LETTER TO THE EDITOR | Consider the nature of the center

To the editor:

This is my comment on the issue of the bond brought forward by the South Whidbey Parks & Rec for a recreation center. I read in the last issue of The Record, a statement by Park Commissioner, Linda Kast referring to the state of the economy being the reason that the bond was not supported by the voters of South Whidbey.

This is only indirectly the reason that I did not vote for this center.

In my opinion, this is a proposal whose time is past. This is a new era and there is a need to rethink where we put our resources and how we spend our time and money teaching our children.

Had South Whidbey Parks & Rec presented me with a proposal to build a center to teach our children about creating tools and modes of transportation using renewable sources of energy; how to grow their own food and learn about the wild edibles all around them; how to raise animals for food and clothing; how to spin their own wool, knit and weave; how to protect and manage their water systems; how to protect and harvest the sea life around them; how to collect the clay from Double Bluff and create their own pottery; how to build a house from straw, earth and sand that will withstand weather and time; how to blacksmith and work with metals (you get the idea!).

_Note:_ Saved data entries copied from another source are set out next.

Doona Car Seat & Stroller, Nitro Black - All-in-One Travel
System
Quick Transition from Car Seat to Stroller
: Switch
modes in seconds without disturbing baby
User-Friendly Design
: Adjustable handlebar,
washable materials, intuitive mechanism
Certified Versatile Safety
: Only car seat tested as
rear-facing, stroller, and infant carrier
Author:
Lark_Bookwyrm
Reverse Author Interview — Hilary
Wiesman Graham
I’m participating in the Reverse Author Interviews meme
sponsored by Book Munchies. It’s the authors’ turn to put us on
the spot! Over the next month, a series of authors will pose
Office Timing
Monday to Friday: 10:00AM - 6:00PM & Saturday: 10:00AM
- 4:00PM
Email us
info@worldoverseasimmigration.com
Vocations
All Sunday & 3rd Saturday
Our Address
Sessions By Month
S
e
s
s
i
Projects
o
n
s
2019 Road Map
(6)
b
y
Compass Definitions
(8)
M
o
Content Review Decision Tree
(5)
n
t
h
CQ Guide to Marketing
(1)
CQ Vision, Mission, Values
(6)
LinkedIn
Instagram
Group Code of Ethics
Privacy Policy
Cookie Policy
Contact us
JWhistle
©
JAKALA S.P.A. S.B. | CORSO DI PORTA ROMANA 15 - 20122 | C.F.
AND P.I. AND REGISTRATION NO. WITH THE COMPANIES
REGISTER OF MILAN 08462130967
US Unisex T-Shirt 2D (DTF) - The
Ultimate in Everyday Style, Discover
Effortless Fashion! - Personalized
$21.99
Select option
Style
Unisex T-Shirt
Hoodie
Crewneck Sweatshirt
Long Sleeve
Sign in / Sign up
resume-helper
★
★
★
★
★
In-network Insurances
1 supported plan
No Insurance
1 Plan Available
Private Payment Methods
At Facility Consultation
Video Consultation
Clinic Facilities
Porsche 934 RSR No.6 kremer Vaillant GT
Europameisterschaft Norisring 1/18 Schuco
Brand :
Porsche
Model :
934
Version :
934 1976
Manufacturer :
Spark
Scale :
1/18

I would have been all over such a proposal.

Of course I would have wanted to know that this center was modestly priced and maybe even created around a learning environment where the community came together to build the center using materials from the island.

Had they told me that in this center they wanted to teach children and adults alike how to build community and bring people together in consensus how we will chart a course forward while shepherding the incredible resources we have been given on Whidbey Island; how we will hold out a hand to one another and learn to rely on our own local resources while presenting a model to the world of how a community can thrive when they work together — this is a proposal that would have triggered my excitement and support.

Please, South Whidbey Parks & Rec, don’t give up the idea of creating a community center.

I would ask you to reconsider the nature and mission of this center and ask your community to help you create it.